Палмер поднял голову — она пристально смотрела на него. Ее огромные глубоко запавшие глаза глядели на него с такой же тоской и безнадежным одиночеством, с каким только что прозвучали гудки того затерявшегося парохода. А Вирджиния продолжила:
— Трудно даже себе представить, на сколь шаткой, иногда совершенно необъяснимой основе возводятся подобные дворцы наших безудержных фантазий. Взять хотя бы меня. Ты даже не представляешь, сколько всего мне пришлось пережить, глядя, как ты наконец-то расстаешься с Эдис. Глядя, как ты мучительно выползаешь из своей раковины, я не менее мучительно пытаюсь убедить себя, что, как бы плохо не было два года тому назад, сейчас это становится чем-то новым, чем-то совершенно иным и… поистине бесценным. Это не было несколькими быстрыми оргазмами под одеялом. Тогда мне это казалось совсем не случайным, а настоящим, самым настоящим!
Палмер молча кивнул. Почему-то проникновенные слова Вирджинии до него совсем не доходили. То ли из-за крайней усталости, то ли из-за обилия выпитого виски, непонятно. У него было такое ощущение, будто он все еще в ее комнате, но как бы где-то в стороне, наблюдая, прислушиваясь к их беседе, но откуда-то издалека, не вникая в детали. К тому же его неотвратимо окутывала сладостная дремота…

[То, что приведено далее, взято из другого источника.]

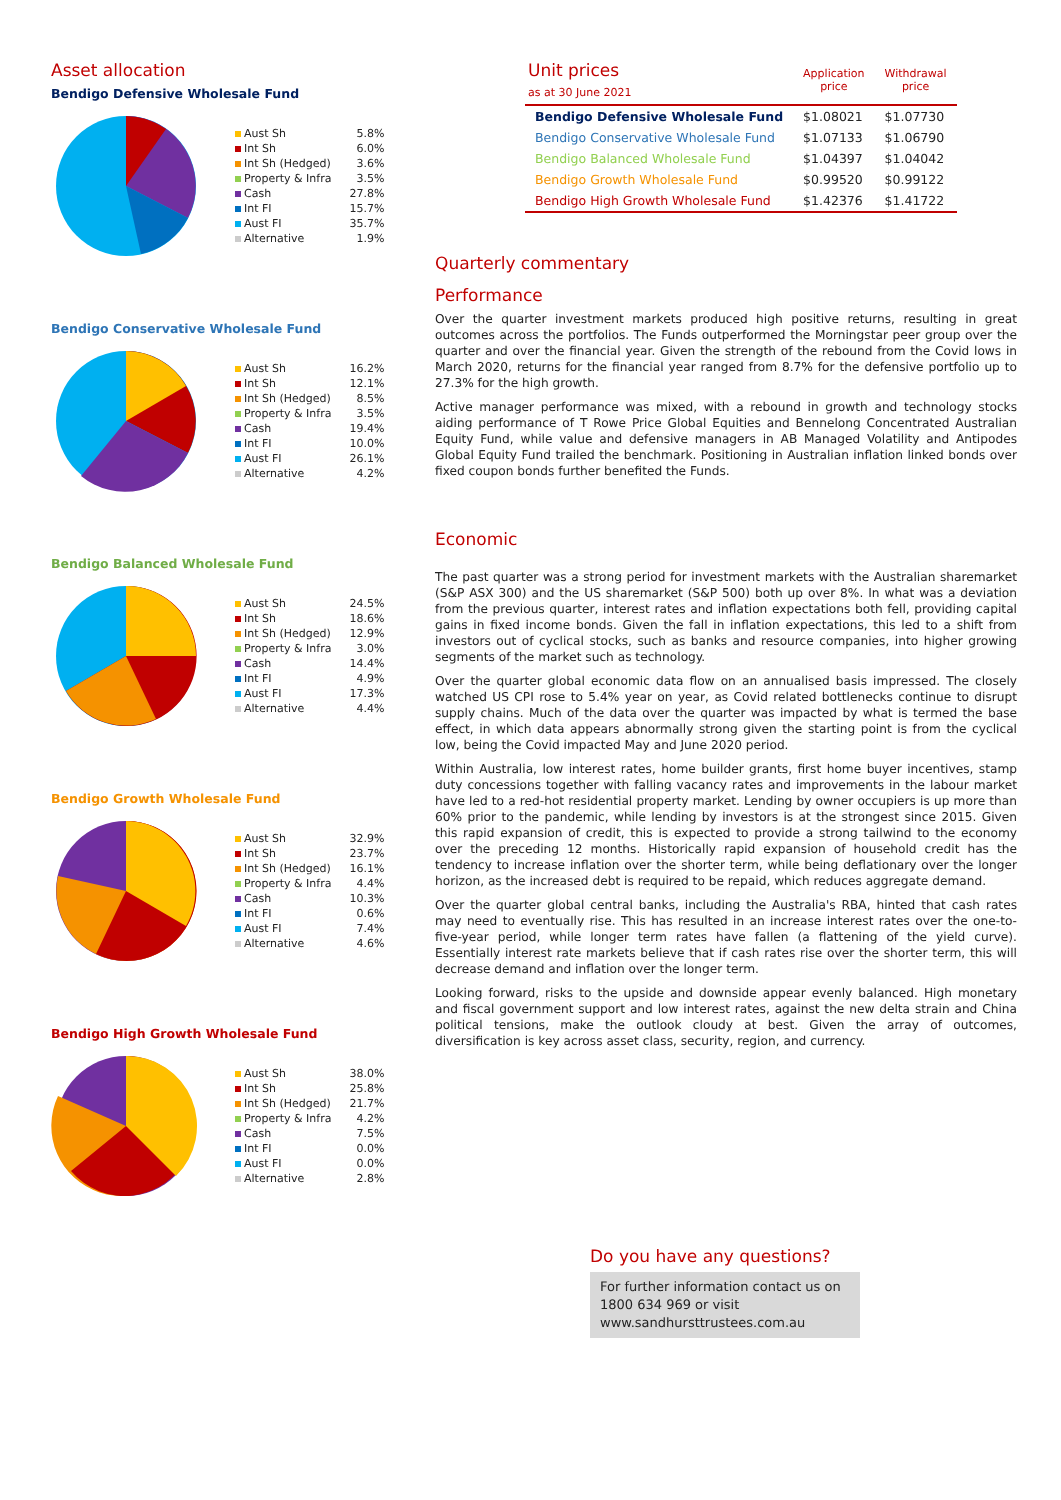Asset allocation
Bendigo Defensive Wholesale Fund
| Aust Sh | 5.8% |
| Int Sh | 6.0% |
| Int Sh (Hedged) | 3.6% |
| Property & Infra | 3.5% |
| Cash | 27.8% |
| Int FI | 15.7% |
| Aust FI | 35.7% |
| Alternative | 1.9% |
Bendigo Conservative Wholesale Fund
| Aust Sh | 16.2% |
| Int Sh | 12.1% |
| Int Sh (Hedged) | 8.5% |
| Property & Infra | 3.5% |
| Cash | 19.4% |
| Int FI | 10.0% |
| Aust FI | 26.1% |
| Alternative | 4.2% |
Bendigo Balanced Wholesale Fund
| Aust Sh | 24.5% |
| Int Sh | 18.6% |
| Int Sh (Hedged) | 12.9% |
| Property & Infra | 3.0% |
| Cash | 14.4% |
| Int FI | 4.9% |
| Aust FI | 17.3% |
| Alternative | 4.4% |
Bendigo Growth Wholesale Fund
| Aust Sh | 32.9% |
| Int Sh | 23.7% |
| Int Sh (Hedged) | 16.1% |
| Property & Infra | 4.4% |
| Cash | 10.3% |
| Int FI | 0.6% |
| Aust FI | 7.4% |
| Alternative | 4.6% |
Bendigo High Growth Wholesale Fund
| Aust Sh | 38.0% |
| Int Sh | 25.8% |
| Int Sh (Hedged) | 21.7% |
| Property & Infra | 4.2% |
| Cash | 7.5% |
| Int FI | 0.0% |
| Aust FI | 0.0% |
| Alternative | 2.8% |
| Unit prices as at 30 June 2021 | Application price | Withdrawal price |
| --- | --- | --- |
| Bendigo Defensive Wholesale Fund | $1.08021 | $1.07730 |
| Bendigo Conservative Wholesale Fund | $1.07133 | $1.06790 |
| Bendigo Balanced Wholesale Fund | $1.04397 | $1.04042 |
| Bendigo Growth Wholesale Fund | $0.99520 | $0.99122 |
| Bendigo High Growth Wholesale Fund | $1.42376 | $1.41722 |
Quarterly commentary
Performance
Over the quarter investment markets produced high positive returns, resulting in great outcomes across the portfolios. The Funds outperformed the Morningstar peer group over the quarter and over the financial year. Given the strength of the rebound from the Covid lows in March 2020, returns for the financial year ranged from 8.7% for the defensive portfolio up to 27.3% for the high growth.
Active manager performance was mixed, with a rebound in growth and technology stocks aiding performance of T Rowe Price Global Equities and Bennelong Concentrated Australian Equity Fund, while value and defensive managers in AB Managed Volatility and Antipodes Global Equity Fund trailed the benchmark. Positioning in Australian inflation linked bonds over fixed coupon bonds further benefited the Funds.
Economic
The past quarter was a strong period for investment markets with the Australian sharemarket (S&P ASX 300) and the US sharemarket (S&P 500) both up over 8%. In what was a deviation from the previous quarter, interest rates and inflation expectations both fell, providing capital gains in fixed income bonds. Given the fall in inflation expectations, this led to a shift from investors out of cyclical stocks, such as banks and resource companies, into higher growing segments of the market such as technology.
Over the quarter global economic data flow on an annualised basis impressed. The closely watched US CPI rose to 5.4% year on year, as Covid related bottlenecks continue to disrupt supply chains. Much of the data over the quarter was impacted by what is termed the base effect, in which data appears abnormally strong given the starting point is from the cyclical low, being the Covid impacted May and June 2020 period.
Within Australia, low interest rates, home builder grants, first home buyer incentives, stamp duty concessions together with falling vacancy rates and improvements in the labour market have led to a red-hot residential property market. Lending by owner occupiers is up more than 60% prior to the pandemic, while lending by investors is at the strongest since 2015. Given this rapid expansion of credit, this is expected to provide a strong tailwind to the economy over the preceding 12 months. Historically rapid expansion of household credit has the tendency to increase inflation over the shorter term, while being deflationary over the longer horizon, as the increased debt is required to be repaid, which reduces aggregate demand.
Over the quarter global central banks, including the Australia's RBA, hinted that cash rates may need to eventually rise. This has resulted in an increase interest rates over the one-to-five-year period, while longer term rates have fallen (a flattening of the yield curve). Essentially interest rate markets believe that if cash rates rise over the shorter term, this will decrease demand and inflation over the longer term.
Looking forward, risks to the upside and downside appear evenly balanced. High monetary and fiscal government support and low interest rates, against the new delta strain and China political tensions, make the outlook cloudy at best. Given the array of outcomes, diversification is key across asset class, security, region, and currency.
Do you have any questions?
For further information contact us on 1800 634 969 or visit www.sandhursttrustees.com.au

— А может, и не стоит говорить о сексе как просто о сексе, — наконец-то произнес он или, скорее, его двойник, сидевший на краешке кресла. — В нем ведь наверняка есть нечто куда большее.
— Равно как и куда более примитивное.
Двойник Палмера беспомощно замахал руками.
— Именно поэтому так трудно знать и понимать самого себя. Так трудно судить другого человека. Так трудно, если вообще возможно, понимать взаимоотношения между людьми. Неужели это не ясно?
Двойник Вирджинии положил ногу за ногу.
— Да, для тебя это трудно, я вижу. Но далеко не так трудно для меня. Интересно, а насколько трудно это было бы для человека с нормальными эмоциями и инстинктами, для человека, который еще не совсем превратился в холодную безразличную рыбу. И мне, поверь…
Оглушительный шум в ушах полностью заглушил ее слова. Комната странным образом накренилась, стены, отделившиеся от пола и потолка, стали длиннее и выше. Что это? Землетрясение? Которое вытряхнуло двойника Палмера из кресла лицом на пол. Ворсистый коврик уперся ему в подбородок, нижнюю губу и левую щеку. А прямо перед глазами надоедливо торчали ворсинки из разноцветной шерсти.
— Вудс!
Палмер, не его двойник, а теперь уже самый настоящий Вудс Палмер пробормотал что-то неразборчивое, почувствовав, как она пытается помочь ему подняться на ноги или снова сесть в кресло. Он стряхнул с себя ее руки, сам встал, тут же с жутким треском упал на одно колено и на какое-то время застыл в позе молящегося в церкви. Затем снова с трудом, но все-таки поднялся на ноги без посторонней помощи.
— Вудс, в чем…
Он только отмахнулся и сделал шаг в сторону.
— Нет, хватит искать в тебе опору. Ты всегда была моей самой надежной и безотказной подпоркой. Пора и честь знать!
Она стояла рядом с ним, и ее глаза казались просто бездонными. Палмер почувствовал неприятный холодок у себя между лопатками. Будто своими огромными глазами она вот-вот проглотит его. Затем Вирджиния, не отрывая от него своего пристального взгляда, увидела, что Палмер повернулся и медленно, неуверенными шагами направился к выходной двери. Он спиной почувствовал, как она протянула к нему руку, но… только и всего. Ничего иного, чтобы остановить его, так и не последовало.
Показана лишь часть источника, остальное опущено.